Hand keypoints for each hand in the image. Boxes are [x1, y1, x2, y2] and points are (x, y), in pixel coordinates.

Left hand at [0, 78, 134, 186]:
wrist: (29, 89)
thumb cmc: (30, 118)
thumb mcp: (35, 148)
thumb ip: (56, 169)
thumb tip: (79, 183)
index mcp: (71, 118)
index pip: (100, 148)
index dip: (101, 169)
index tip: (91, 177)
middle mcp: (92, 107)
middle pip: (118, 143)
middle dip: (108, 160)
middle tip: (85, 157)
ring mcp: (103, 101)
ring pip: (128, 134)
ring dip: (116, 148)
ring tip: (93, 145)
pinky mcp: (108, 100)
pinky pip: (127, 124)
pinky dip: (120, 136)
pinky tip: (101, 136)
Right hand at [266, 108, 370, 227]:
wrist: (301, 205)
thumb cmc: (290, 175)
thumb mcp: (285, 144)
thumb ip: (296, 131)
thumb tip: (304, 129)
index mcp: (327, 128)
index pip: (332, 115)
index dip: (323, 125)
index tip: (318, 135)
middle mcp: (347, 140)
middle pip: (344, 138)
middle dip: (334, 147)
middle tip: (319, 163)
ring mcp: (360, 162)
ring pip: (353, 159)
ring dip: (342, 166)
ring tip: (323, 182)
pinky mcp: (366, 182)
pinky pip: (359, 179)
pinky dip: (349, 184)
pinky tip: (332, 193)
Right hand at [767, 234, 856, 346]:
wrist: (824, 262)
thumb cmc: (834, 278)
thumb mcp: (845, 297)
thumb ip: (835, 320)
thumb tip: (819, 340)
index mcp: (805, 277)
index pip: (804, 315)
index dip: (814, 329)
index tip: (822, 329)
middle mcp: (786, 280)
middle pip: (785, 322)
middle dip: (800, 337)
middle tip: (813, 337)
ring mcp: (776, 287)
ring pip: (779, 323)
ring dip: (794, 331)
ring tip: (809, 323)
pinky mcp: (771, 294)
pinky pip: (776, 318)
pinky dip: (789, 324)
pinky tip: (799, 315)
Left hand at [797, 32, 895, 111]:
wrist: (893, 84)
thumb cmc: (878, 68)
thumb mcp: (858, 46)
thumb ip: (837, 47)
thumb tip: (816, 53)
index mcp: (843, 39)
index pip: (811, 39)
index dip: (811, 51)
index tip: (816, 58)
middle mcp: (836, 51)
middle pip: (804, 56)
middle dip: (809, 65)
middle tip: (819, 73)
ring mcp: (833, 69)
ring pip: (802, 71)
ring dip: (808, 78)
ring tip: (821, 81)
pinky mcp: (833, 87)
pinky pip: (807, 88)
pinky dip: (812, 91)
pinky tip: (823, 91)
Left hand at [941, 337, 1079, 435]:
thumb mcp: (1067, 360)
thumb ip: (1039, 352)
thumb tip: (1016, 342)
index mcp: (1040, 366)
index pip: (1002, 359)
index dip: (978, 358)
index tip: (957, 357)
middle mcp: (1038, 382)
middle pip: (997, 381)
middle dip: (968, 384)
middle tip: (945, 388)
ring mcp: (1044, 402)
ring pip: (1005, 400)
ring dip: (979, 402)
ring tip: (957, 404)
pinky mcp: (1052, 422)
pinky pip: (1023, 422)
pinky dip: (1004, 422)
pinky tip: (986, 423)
════════
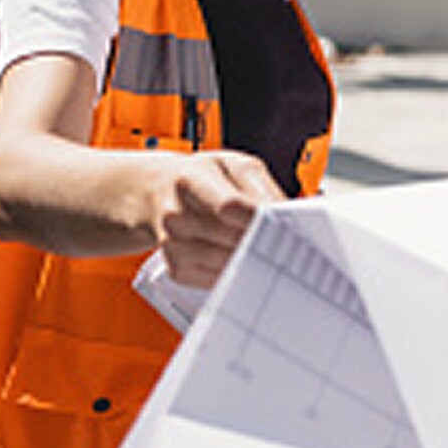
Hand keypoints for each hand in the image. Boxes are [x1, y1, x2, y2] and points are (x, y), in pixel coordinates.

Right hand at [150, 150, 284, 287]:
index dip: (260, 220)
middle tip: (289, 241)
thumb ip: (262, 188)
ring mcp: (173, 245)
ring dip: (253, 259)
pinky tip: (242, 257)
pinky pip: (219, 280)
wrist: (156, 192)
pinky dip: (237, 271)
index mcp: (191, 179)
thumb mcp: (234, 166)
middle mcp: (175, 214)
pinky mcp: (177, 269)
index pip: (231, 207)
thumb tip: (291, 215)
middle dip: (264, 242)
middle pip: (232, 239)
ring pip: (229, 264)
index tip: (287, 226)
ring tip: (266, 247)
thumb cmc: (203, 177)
════════
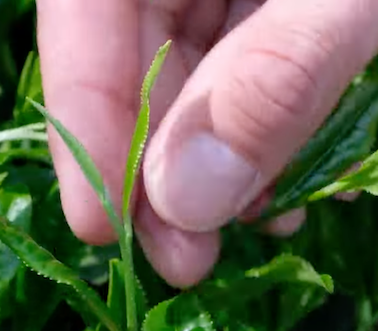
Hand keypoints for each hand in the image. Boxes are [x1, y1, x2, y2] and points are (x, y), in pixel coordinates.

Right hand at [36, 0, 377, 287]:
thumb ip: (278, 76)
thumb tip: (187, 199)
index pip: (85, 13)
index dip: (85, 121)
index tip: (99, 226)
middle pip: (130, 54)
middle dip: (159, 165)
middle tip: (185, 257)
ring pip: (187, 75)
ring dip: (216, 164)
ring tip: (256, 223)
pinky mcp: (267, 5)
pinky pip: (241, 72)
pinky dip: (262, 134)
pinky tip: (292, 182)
════════
● **Task requirements**: In the material above, tally the lines that include the word "hand" and give only that figure.

● **Task answer**: 10